SHORT PROBLEM.
Continue the passage about the music website Jamendo, starting after its final sentence.

TEXT PROVIDED.
Jamendo is a music website and an open community of music authors. It bills itself as "the world's largest digital service for free music".[1]

Since the beginning in 2005, Jamendo's music has been licensed under Creative Commons licenses. Applied to all songs, these licenses allow artists to publish their music and preserve their rights while providing users the freedom to download it for free and redistribute at least noncommercially, with other permissions varying by license. The goal of Jamendo is to be the link between artists who want to share their music and audiences around the world, both private and professional.[1]

At the center of Jamendo is an economic model that grants free music downloads for web users, while at the same time providing revenue opportunities for artists through commercial uses, via the licensing platform Jamendo PRO which sells licenses for music synchronization and background music.[1]

Based in Luxembourg, the website has a community of 1.4 million members.[2]

At the end of 2013, the catalog comprised 410,000 tracks by 30,000 artists from 150 countries.[3] The site is available in 6 languages: English, French, Spanish, German, Italian and Polish.

DATA SHOWN.
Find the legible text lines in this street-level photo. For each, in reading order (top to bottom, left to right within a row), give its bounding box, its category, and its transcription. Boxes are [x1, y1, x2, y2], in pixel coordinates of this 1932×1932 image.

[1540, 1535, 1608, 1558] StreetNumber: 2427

ANSWER TO THE EXERCISE.
The name "Jamendo" is derived from a fusion of two musical terms: "jam session" and "crescendo".[1]


Jamendo S.A., originally created under the name Peermajor SARL in 2004, was launched in January 2005. It was funded in June 2007 by Mangrove Capital Partners,[4] Skype's investors. Starting in January 2007, Jamendo tested an advertising revenue sharing program which was later dropped.[5] In December 2007, the second version of the website was launched, offering a new design and new functionalities.[6] On June 18, 2008 the platform reached 10,000 albums.[7]

At the end of 2008, Jamendo launched Jamendo PRO,[8] which is a music licensing platform for commercial uses. It allows the use of Jamendo music for the synchronization of audiovisual projects (ads, web videos, corporate videos, films, etc.) and as background music for public places (stores, restaurants, hotels, etc.).[9]

In June 2009, Jamendo launched its mobile applications for Android[10] and iOS[11] platforms. That same month, one Jamendo's founder, Sylvain Zimmer, received the Young Entrepreneur of the Year award in Luxembourg.[12] In December 2009, a partnership was formed with Deezer, allowing Jamendo artists to put their music on this platform.[13]

In January 2010, Jamendo faced financial difficulties and was seeking investors,[14] however, stability returned as MusicMatic, a company specialized in background music, entered in Jamendo's capital.[15]

In August 2011, Jamendo obtained the "PUR" label from French authority HADOPI,[16] which was renewed the following year.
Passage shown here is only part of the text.